The picture above this post may look like Kevin Harned but this blog post is by me, the WAVE 3 Storm Tracking Team's new intern Ryan Hoke! I'm a senior at Mississippi State University studying broadcast meteorlogy and I do weather on weekends at a TV station in Jackson, Tennessee. For the past five years I've been a storm chaser with a storm chasing tour company in the Great Plains and this has given me a great deal of additional experience with severe weather and forecasting. I grew up in Louisville and have always loved how interesting the weather can get around Kentuckiana.
Let's go right into the forecast. After yesterday's scattered storms and heat we're in for more of the same afternoon. A Heat Advisory has been posted for the Southern Indiana counties in the WAVE 3 viewing area since temperatures will be in the mid 90's and heat index values could get up to 105 degrees. This general rule applies for the whole area though, so expect some warm temperatures in the 90's and heat index values near to over 100 degrees regardless of where you are.
The "pop-up" showers and storms we might see in a few areas today will be similar to what happened yesterday. Radar trends right now are indicating that these storms might not be as numerous today as they were yesterday and that they may be confined mostly to southern parts of the viewing area. This isn't good news if you're looking for temporary relief from the heat. These storms, should they form, likely won't move very fast due to weak winds in the upper atmosphere and at the surface. We had some great photos of some of these isolated storms sent in yesterday, but if you see one of these towering cumulonimbus cloud storms, what exactly are you looking at? I've assembled an image to the right that shows you an example of how one of these "pop-up" storms works. That should help you identify the parts of the storms that are developing right out your window! Note that depending on the winds the updraft of warm air and the rain may happen right on top of each other, which causes the storm to quickly fall apart.
More of the same heat, humidity, and storms are on the way for tomorrow.
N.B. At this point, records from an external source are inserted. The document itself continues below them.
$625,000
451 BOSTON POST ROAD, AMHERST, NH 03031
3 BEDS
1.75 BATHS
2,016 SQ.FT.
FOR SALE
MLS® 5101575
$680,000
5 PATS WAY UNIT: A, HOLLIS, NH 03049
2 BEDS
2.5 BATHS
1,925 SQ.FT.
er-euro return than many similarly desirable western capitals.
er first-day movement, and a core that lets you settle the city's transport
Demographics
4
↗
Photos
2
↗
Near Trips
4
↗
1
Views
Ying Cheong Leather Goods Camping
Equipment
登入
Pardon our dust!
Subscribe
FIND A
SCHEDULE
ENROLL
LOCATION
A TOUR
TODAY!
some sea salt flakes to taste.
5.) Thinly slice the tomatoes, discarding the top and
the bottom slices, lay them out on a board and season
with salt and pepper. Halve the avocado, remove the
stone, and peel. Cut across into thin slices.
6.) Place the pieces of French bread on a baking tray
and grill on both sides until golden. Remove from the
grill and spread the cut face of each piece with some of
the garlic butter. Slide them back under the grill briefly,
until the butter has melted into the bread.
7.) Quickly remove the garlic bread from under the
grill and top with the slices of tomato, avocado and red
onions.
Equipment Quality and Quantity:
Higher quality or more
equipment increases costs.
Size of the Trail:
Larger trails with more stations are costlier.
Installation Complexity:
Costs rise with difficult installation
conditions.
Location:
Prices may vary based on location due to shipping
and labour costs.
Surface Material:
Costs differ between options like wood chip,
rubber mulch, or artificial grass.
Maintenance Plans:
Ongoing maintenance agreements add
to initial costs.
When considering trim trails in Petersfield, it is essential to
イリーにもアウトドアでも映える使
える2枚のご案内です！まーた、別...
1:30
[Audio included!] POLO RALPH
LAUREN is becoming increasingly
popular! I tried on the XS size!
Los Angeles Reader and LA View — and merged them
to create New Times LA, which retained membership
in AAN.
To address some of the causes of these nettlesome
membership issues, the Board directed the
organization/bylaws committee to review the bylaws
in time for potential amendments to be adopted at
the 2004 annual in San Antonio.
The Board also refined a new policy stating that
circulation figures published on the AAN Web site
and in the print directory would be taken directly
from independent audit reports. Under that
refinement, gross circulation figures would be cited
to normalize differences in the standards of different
By Thursday we could have a few changes as a cold front approaches from the north. Storm chances will be higher on Thursday and Friday thanks to this, but and drier conditions and more hot temperatures for the weekend will likely follow the front as it pushes south by Friday night. The good news with all of this is that actual triple-digit temperatures are not in the forecast anytime soon even though heat index values may push into this range. Stay cool and keep an eye to the sky to see if you get a scattered storm or two over the next couple days!